At the start of the business, our focus was building shooting gear. It’s what we knew best. Dad and I were both accomplished with a shotgun and spent our weekends at the skeet and trap range across the bay from Marin. Not just to shoot, but to listen, observe, and test the products we were developing. Plus it was fun as hell. Our car served as a storefront. We called it our mobile field office, and we packed it full with shotguns, shells of all gauges, and the gear we were making.
We showed up gunned up. Ten shotguns minimum, ranging from a 34" single-barrel LC Smith to my personal favorite, a side-by Abbiatico & Salvinelli .410, hand-engraved by Galeazzi himself. My dad loved to shoot a gold-inlaid Remington 1100—a 12 gauge he’d used to help him win the California State Skeet Championship in 1964. In all the years we shot together, I never saw him miss with that gun. We would show up to the range early, and stay all day long. Most days we shot a twenty box case. Apiece.
Word got around. Our gear held up because it was built by people who used it. We weren’t guessing. We were field-testing.
That reputation led us to open gun stores all over the west. Our biggest account by far was Orvis in San Francisco. The store manager in San Francisco introduced me to Rick Wendland, the manager at the Orvis store in Houston Texas. I sent Rick a few samples. He called back saying, “Hey man, love your stuff. Come out, show me everything you’ve got—and let’s shoot some sporting clays.”
I said, “Sporting what?”
He laughed, explained the basics, the history of how the sport originated and invited me to Houston to shoot at Highland Bend Shooting School in Fulshear, Texas—a former Orvis-owned sporting clays course turned public, run by Jay Herbert.
Rick told me to bring as many guns as I could carry. In those days you could check a bag with a take down gun in your suit case, wrap it in foam, and have no problems with security. I brought 5 guns: the LC Smith for something called “ZZ’s”, the 1100, an 870 pump 410, the Abbiatico, and my Perazzi four-barrel set. We met at the Orvis store that Saturday morning, then drove out to the course. The course, and sport, was so new and then unknown, that all day long it was just me and Rick. That day, simply put, was like heroin. We shot it all: rabbit clays, minis, midis, stick birds. And of course, ZZs. Which is a story unto itself. By the end of the day, I was completely hooked.
That trip was a turning point. I came home knowing that Sporting Clays would be the shooting sport that would transform organized target shooting, and our business. I had a clear vision for what our products needed to become. We started designing gear for sporting clays: field-tested, durable, and purpose-built for the unique needs of the the new breed of clay shooter.

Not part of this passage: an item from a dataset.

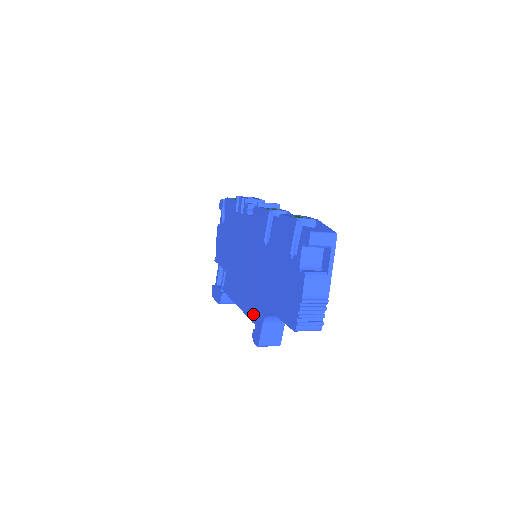
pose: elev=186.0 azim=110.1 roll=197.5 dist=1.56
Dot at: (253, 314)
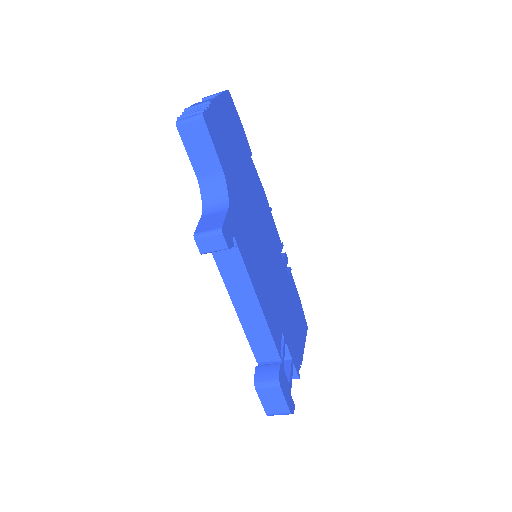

From then on, we weren’t just outfitting skeet and trap shooters—we were supporting the fastest-growing sport in the shooting world. I shot wherever there was a clays course. Throughout California and the East Coast. I was named to board of United States Sporting Clays Association. We spent the coming years refining gear for people who take their shooting seriously, and wanted to use gear that was sophisticated, but not showy. Gear that looked like it was gifted thru the generations by ancestors that cared.
The Highland Bend series is a product of that evolution, and honors the impact that course had on the sport and our business.
Crafted with knowledge earned through competition, conversation, and time on the course. From shell pouches, gun cases and range bags, everything is built from a shooter’s perspective.